* Directions *
Show each line in the items below that contains the word "uniquely".

(Data supplied begins)

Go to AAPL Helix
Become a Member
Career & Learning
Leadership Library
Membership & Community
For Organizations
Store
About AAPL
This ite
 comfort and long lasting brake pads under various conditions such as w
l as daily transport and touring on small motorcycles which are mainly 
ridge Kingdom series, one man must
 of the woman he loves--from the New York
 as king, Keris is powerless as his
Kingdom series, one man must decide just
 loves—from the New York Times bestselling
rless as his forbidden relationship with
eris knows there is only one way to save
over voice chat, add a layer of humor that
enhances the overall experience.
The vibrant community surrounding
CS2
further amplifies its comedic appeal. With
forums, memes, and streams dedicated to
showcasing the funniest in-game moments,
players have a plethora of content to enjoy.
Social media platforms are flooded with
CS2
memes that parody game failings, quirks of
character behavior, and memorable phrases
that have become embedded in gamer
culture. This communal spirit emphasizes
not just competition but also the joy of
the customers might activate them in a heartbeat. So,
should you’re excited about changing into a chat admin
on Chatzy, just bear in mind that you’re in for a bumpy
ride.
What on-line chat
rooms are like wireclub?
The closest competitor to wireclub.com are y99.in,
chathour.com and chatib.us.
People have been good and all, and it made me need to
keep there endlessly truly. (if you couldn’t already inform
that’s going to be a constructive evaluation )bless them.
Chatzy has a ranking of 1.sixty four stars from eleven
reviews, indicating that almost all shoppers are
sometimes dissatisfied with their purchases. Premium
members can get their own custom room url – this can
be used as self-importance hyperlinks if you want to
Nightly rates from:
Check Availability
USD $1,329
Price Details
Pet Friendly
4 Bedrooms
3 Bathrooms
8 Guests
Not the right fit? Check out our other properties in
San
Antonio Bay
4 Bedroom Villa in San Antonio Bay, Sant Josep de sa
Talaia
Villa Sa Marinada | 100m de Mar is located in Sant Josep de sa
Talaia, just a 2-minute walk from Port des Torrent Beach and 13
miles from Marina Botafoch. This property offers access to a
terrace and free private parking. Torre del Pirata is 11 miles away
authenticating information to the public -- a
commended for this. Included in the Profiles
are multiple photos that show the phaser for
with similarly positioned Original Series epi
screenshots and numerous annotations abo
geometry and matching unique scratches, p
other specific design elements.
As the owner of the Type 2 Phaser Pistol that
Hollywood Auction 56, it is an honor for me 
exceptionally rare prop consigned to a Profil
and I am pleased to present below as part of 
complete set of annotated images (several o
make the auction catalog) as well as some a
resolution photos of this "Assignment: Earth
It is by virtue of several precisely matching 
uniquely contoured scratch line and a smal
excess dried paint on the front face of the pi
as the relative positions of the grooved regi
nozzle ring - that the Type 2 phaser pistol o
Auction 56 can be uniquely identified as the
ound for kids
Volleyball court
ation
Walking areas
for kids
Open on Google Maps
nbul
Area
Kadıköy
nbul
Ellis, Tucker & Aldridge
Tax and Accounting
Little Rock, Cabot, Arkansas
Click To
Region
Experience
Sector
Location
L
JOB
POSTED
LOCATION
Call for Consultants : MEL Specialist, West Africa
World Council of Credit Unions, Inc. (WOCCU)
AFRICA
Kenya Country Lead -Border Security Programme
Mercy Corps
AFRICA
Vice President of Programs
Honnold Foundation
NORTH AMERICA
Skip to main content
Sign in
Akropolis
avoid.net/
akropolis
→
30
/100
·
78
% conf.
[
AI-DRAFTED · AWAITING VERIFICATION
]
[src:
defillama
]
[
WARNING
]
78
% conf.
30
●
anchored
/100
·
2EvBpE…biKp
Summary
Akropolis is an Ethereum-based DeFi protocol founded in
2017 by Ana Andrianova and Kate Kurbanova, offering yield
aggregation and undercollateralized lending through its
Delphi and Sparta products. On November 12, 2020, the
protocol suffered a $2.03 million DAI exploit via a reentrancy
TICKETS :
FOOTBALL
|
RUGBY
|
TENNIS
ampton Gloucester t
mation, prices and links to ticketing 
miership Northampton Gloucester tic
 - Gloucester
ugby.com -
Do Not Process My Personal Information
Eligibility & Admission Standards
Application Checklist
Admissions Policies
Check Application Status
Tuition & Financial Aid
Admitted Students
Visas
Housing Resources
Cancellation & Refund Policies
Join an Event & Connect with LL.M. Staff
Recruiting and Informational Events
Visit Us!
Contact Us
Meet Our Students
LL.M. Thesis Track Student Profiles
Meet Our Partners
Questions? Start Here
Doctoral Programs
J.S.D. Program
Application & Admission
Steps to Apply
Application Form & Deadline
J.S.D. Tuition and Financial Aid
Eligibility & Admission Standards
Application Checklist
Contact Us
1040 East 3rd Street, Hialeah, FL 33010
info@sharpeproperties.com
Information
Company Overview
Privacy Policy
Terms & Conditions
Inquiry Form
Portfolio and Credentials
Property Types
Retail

(Data supplied ends)
(Data supplied begins)

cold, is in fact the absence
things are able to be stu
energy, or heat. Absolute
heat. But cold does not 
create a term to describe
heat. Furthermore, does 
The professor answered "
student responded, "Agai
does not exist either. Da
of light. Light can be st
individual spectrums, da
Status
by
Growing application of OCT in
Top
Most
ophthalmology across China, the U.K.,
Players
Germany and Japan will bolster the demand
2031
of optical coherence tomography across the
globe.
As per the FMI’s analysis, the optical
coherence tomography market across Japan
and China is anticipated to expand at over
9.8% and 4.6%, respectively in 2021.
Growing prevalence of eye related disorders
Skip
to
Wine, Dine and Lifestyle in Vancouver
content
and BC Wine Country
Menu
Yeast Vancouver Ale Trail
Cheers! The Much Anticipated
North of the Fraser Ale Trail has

(Data supplied ends)
(Data supplied begins)

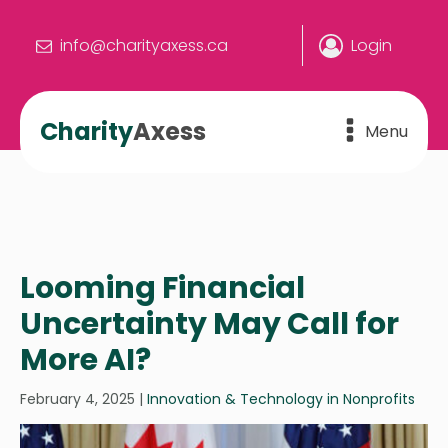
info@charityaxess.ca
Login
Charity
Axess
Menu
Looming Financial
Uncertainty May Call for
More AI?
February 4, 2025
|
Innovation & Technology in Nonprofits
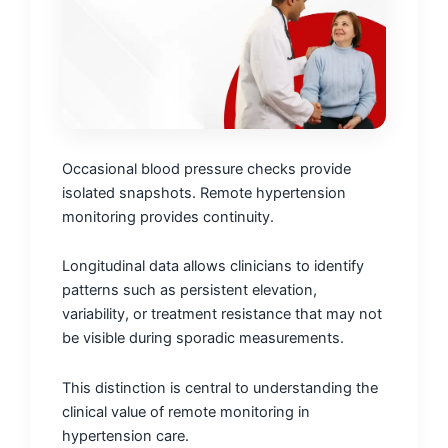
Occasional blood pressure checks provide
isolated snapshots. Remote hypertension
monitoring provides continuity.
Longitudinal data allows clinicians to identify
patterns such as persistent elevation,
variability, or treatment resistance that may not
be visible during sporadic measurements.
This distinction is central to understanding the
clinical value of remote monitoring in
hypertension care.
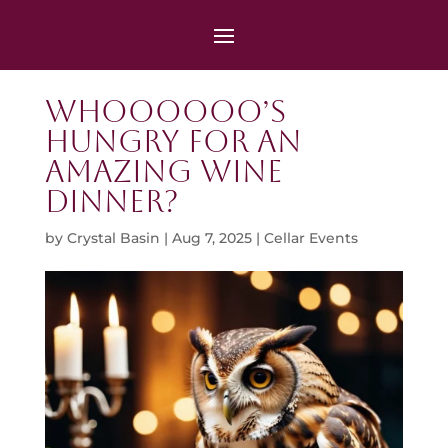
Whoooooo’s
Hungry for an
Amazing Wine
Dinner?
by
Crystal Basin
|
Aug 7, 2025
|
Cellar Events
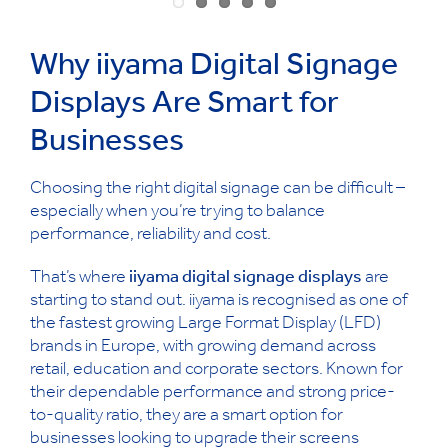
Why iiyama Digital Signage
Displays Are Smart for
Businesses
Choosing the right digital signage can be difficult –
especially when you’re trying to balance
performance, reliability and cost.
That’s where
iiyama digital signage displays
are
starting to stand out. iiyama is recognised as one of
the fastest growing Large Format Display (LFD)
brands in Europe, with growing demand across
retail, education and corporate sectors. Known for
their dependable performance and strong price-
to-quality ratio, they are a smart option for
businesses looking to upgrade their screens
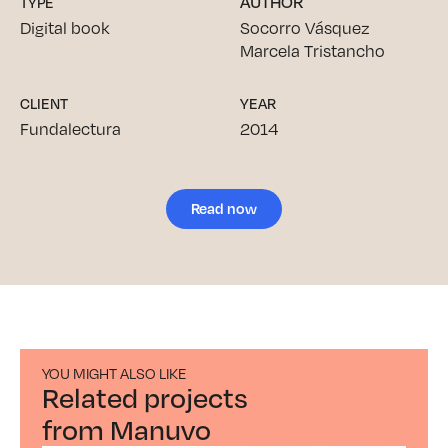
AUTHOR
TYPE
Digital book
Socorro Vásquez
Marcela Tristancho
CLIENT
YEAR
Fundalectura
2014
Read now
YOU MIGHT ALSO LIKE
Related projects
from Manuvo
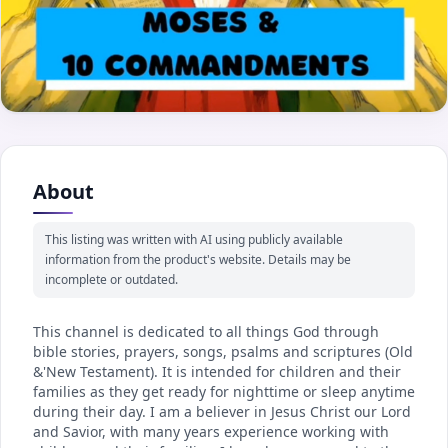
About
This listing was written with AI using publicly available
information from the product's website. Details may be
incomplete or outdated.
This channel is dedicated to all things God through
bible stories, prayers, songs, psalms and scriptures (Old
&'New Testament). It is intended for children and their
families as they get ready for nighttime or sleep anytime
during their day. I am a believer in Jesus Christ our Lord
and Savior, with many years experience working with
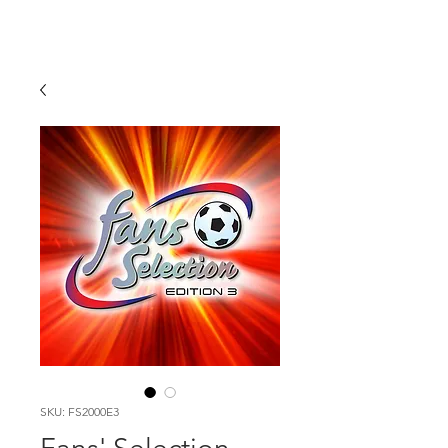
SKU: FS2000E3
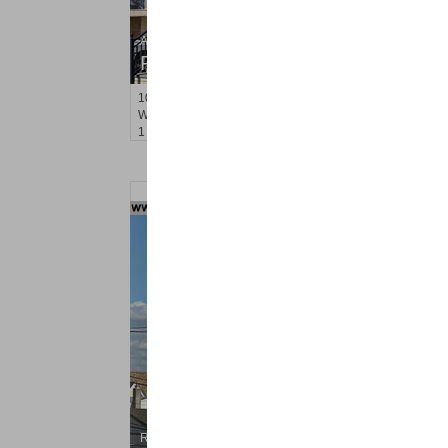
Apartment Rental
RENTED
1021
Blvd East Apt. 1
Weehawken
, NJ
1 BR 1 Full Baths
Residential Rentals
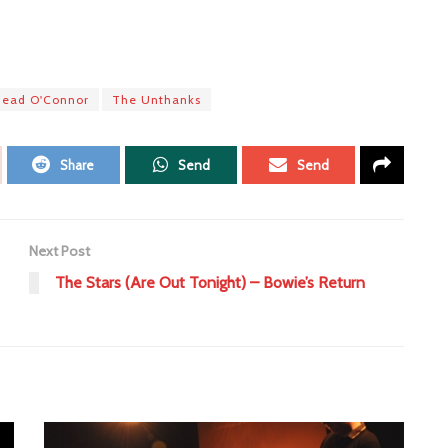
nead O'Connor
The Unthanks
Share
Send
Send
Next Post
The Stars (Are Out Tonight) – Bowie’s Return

(Data supplied ends)

* Result for this task *
uniquely contoured scratch line and a smal
Auction 56 can be uniquely identified as the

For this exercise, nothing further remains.